Das alles wird sich erst zeigen. Ausgemacht ist auch noch nicht, ob und wann der ukrainischen SS-Division Galizien – oder der UPA Stefan Banderas – in Kiew ein Denkmal errichtet werden wird.
Pikanterweise waren auch öffentlich-rechtliche Korrespondenten »eingebettet« wie selten zuvor. Das zeigte sich selbst in der Sprache. Wenn sich in Kiew zehntausende Juschtschenko-Anhänger versammelt, war das eine Manifestation unbändigen Demokratiewillens, wenn in Donezk für Janukowitsch demonstriert wurde, waren das »Versuche ostukrainischer Clans, Fell und Pfründe« zu retten. Daß die Demonstrierenden eigene Gründe gehabt haben könnten, wurde fast nie auch nur ansatzweise in Betracht gezogen. Dermaßen Voreingenommenheit mußte geradewegs dazu führen, daß – wieder nur ein Beispiel von vielen – der Tagesspiegelnichts dabei fand, die Oppositionelle – und ehemalige Ministerin – Julia Timoschenko, eine wegen Korruption vorbestrafte Millionärin, mit einem Titelbild zu würdigen. Aber da sie ja von den ostischen Machthabern in den Knast gebracht worden war, werden ihr ihre einstigen Durchstechereien natürlich nicht nur verziehen, sondern sie wird  zur Ikone erklärt. Ähnliches war schon bei der publizistischen Behandlung des in Moskau einsitzenden Gasprom-Chefs zu beobachten gewesen.
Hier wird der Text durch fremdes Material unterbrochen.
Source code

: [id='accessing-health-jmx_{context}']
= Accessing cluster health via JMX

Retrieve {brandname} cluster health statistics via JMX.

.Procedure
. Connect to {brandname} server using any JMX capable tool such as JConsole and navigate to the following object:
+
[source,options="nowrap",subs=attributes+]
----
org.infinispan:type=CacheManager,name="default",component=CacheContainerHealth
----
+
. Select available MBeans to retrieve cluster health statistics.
Der Kaufmann Roman Dimidschiev kam vor zehn Jahren nach Bochum. Im WDR sagte er: »Wenn ich in Deutschland Nachrichten sehe und dann mit meinen Freunden in der Ukraine telefoniere, liegen da Welten dazwischen. Wenn in Kiew Menschen demonstrieren, heißt es, ›das Volk demonstriert‹. Aber fragen Sie doch mal die Menschen in Donezk nach ihrer Meinung. Die sind auch Teil des Volkes.« Dann bringt er es auf den Punkt: »Ich weiß nicht, welche Mafia die schlimmere ist – die in Kiew oder die in Donezk.« Die Antwort, mein Freund, weiß ganz allein der Wind – aber mit fast hundertprozentiger Sicherheit ist keine schlimmer als die andere. Aber die deutschen Zeitungen sowie das Fernsehen und der Rundfunk haben längst ihre Wahl getroffen.
Alles das wäre erträglicher, wenn sich zu den jeweiligen Interessenlagen bekannt würde und man die Demokratie-Tutereien außen vor ließe. In dieser Beziehung geradezu beispielhaft verhielt sich unlängst der französische Sozialist Michel Rocard im Auswärtigen Ausschuß des Europaparlaments, als es um die EU-Aufnahme der Türkei ging und die Konservativen die dortige Menschrechtssituation kritisierten und Grüne sowie Sozialdemokraten dieselbe schönredeten: »Reden wir nicht über Menschenrechte, reden wir über Geopolitik.« Auch dieser Mann ist eingebettet. Aber er steht dazu.
Und unsere Eliten? Beckenbauer goes Kiev – was will man mehr.